Der Wiener Aktivist Niko Alm sagt dazu: „Ja, am Anfang ging es nur darum, als parodistische, polemische Gegenbewegung die vorhandenen Privilegien aufzuzeigen. Wir bestreiten gar nicht, dass wir parodistische Merkmale in uns tragen. Und vor allem Humor haben. Aber das steht doch nicht im Widerspruch dazu, Religion zu sein. Religion kann humorvoll sein. Die anderen können das jedenfalls nicht so gut wie wir.“
Alm sagt: „Die Basis für die Lehren der Pastafari sind per definitionem unbeweisbare Behauptungen. Aber solche sind im Kern doch in jeder Religion zu finden. Das macht gerade den Glauben aus.“ Da unterscheide sich die „Kirche des Fliegenden Spaghettimonsters“ nicht von anderen Religionen.
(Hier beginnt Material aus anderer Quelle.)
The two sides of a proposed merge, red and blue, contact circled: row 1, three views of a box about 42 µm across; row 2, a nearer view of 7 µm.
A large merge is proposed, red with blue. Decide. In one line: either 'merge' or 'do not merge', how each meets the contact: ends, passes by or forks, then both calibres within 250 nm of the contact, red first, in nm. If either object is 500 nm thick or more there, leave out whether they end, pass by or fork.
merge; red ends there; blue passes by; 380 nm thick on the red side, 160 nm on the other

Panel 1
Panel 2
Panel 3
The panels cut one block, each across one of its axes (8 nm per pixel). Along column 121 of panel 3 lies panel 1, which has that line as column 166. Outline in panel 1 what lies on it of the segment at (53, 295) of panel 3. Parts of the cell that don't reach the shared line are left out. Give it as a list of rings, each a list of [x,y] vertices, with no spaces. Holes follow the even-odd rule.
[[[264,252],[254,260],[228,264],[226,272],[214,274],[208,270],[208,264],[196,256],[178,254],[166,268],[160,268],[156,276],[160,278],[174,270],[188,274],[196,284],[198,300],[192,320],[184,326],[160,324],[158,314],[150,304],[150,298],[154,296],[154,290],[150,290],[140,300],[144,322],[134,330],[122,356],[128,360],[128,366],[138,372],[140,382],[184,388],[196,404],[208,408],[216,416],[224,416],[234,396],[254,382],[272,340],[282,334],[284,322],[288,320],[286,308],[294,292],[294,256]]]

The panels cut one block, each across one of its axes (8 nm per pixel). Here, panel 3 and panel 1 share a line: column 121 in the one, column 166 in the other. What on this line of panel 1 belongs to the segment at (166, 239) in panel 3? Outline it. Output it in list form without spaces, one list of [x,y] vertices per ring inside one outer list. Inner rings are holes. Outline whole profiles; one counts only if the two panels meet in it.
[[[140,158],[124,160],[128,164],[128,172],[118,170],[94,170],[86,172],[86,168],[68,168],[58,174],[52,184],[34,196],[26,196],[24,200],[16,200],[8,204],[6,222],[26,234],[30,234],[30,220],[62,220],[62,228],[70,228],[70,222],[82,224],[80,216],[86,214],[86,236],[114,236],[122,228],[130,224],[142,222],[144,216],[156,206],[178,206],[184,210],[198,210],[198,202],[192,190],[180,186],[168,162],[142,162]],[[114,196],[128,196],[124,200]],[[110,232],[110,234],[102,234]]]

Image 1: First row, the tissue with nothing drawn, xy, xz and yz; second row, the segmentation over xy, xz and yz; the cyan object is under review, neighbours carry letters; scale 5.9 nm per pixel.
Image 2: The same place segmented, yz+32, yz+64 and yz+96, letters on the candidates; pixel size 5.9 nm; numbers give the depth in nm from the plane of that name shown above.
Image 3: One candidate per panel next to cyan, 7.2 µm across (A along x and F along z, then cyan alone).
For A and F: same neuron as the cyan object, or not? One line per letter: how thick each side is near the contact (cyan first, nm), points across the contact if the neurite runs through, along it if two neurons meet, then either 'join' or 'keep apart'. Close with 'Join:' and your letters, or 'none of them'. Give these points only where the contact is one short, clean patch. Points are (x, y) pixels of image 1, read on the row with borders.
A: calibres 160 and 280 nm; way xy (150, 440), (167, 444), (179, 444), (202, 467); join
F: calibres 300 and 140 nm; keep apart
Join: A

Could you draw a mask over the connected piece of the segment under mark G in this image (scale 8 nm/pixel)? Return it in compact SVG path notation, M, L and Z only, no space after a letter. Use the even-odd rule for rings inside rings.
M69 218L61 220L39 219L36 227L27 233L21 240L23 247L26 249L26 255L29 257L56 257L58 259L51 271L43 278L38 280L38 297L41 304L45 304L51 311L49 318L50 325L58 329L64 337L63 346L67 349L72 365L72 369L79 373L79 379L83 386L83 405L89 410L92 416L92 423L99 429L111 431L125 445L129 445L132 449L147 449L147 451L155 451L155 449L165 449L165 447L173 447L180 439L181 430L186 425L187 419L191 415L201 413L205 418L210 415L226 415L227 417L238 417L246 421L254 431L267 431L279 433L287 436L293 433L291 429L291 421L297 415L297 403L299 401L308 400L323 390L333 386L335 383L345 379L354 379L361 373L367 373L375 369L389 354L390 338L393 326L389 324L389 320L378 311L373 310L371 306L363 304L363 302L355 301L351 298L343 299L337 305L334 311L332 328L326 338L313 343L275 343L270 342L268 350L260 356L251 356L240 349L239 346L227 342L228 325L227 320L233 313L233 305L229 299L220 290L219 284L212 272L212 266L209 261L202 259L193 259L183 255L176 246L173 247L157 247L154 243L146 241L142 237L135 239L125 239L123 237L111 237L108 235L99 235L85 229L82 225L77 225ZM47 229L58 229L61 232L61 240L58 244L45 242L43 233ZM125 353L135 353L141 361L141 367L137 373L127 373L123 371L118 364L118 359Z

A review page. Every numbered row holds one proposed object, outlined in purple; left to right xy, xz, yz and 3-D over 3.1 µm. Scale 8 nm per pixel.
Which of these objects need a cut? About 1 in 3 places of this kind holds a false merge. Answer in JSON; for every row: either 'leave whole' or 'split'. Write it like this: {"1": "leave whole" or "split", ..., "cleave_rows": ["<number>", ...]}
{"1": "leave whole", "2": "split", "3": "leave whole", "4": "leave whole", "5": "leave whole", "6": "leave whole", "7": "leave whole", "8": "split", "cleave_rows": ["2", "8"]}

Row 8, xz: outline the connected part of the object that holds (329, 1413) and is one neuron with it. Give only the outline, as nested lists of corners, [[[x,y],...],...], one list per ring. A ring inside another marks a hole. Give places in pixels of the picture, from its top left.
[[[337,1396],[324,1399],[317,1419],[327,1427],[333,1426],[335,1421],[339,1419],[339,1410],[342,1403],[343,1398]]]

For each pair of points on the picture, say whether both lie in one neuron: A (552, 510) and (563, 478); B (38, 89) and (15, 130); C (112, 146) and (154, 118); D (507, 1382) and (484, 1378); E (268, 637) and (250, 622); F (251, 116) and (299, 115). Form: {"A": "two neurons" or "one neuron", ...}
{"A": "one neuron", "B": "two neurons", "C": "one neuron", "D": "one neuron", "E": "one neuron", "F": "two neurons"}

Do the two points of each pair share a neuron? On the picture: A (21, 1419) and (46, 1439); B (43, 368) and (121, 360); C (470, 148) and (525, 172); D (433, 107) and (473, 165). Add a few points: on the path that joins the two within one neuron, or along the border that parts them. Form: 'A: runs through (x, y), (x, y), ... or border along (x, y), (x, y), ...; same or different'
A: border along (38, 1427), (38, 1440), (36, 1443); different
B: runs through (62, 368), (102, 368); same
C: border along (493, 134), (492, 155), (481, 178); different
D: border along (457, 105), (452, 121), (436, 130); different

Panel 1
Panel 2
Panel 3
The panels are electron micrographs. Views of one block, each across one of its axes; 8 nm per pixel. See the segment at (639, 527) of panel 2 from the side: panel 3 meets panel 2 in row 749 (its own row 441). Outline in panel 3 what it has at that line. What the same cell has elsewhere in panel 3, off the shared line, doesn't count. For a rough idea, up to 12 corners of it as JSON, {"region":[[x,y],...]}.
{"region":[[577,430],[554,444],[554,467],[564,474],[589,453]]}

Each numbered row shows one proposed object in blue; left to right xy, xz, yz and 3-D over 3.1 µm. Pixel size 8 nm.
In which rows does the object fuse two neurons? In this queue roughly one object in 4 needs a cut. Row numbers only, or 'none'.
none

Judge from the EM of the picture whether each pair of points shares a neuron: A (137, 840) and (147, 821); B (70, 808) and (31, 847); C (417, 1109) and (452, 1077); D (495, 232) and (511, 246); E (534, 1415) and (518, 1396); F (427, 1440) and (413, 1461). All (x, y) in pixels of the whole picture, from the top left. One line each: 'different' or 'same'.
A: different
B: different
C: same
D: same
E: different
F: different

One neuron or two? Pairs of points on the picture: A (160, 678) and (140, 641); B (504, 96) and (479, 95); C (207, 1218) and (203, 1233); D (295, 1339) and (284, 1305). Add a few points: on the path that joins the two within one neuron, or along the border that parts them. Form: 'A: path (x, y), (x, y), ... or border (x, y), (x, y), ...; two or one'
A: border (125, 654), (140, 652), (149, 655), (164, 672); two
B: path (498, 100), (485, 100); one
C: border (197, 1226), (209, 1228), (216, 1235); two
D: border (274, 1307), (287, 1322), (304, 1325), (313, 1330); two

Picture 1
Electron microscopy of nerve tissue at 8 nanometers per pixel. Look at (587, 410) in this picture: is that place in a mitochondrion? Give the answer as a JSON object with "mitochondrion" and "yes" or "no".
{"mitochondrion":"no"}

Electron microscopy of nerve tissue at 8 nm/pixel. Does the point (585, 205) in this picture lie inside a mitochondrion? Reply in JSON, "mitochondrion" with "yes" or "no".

Die Pastafari haben, um ihre Gleichwertigkeit mit anderen Religionen zu untermauern, übrigens auch ihre eigenen Glaubenssätze respektive Gebote. Die sind freilich anders, freundlicher formuliert als man es sonst kennt. Sie fangen nicht etwa mit einem „Du sollst… oder Du sollst nicht...“ an, sondern mit einem „Mir wär‘s wirklich lieber…“ Das sechste von insgesamt acht Geboten zum Beispiel geht so: „Mir wär’s wirklich lieber, du würdest nicht Multimillionendollar-Kirchen, Moscheen, Tempel, Schreine für Meine Nudlige Güte erbauen. Das Geld kann man nun wirklich sinnvoller anlegen. Sucht euch etwas aus: Armut zu beenden, Krankheiten zu heilen…“
Aber ist da nicht noch ein anderer Widerspruch: Einerseits wird aufgezeigt und kritisiert, welche Privilegien Religionsgemeinschaften vom Staat gewährt bekommen und fordert deren Abschaffung. Gleichzeitig aber wollen die Spaghetti-Jünger für sich selbst die gleichen Privilegien durchsetzen. Niko Alm ist sich dessen bewusst, sagt dazu: „Wenn und solange es Privilegien gibt, dann hätten wir die auch gern, aber generell ist es unser Ziel, dass keine Religion irgendwelche staatlichen Privilegien hat. Es geht uns darum, auch mit Humor vorzuführen, dass es diese Sonderbehandlung gibt.“
Alm bohrt das dicke Brett aber nicht nur mit Aktivismus und Humor, sondern verbreitet seine Gedanken auch in seinem Buch „Ohne Bekenntnis – wie mit Religion Politik gemacht wird.“ Ein Plädoyer nicht gegen die Religion als solche, die ja Privatsache sei. Gerade deshalb aber auch eine Trennung von Kirche und Staat bedinge.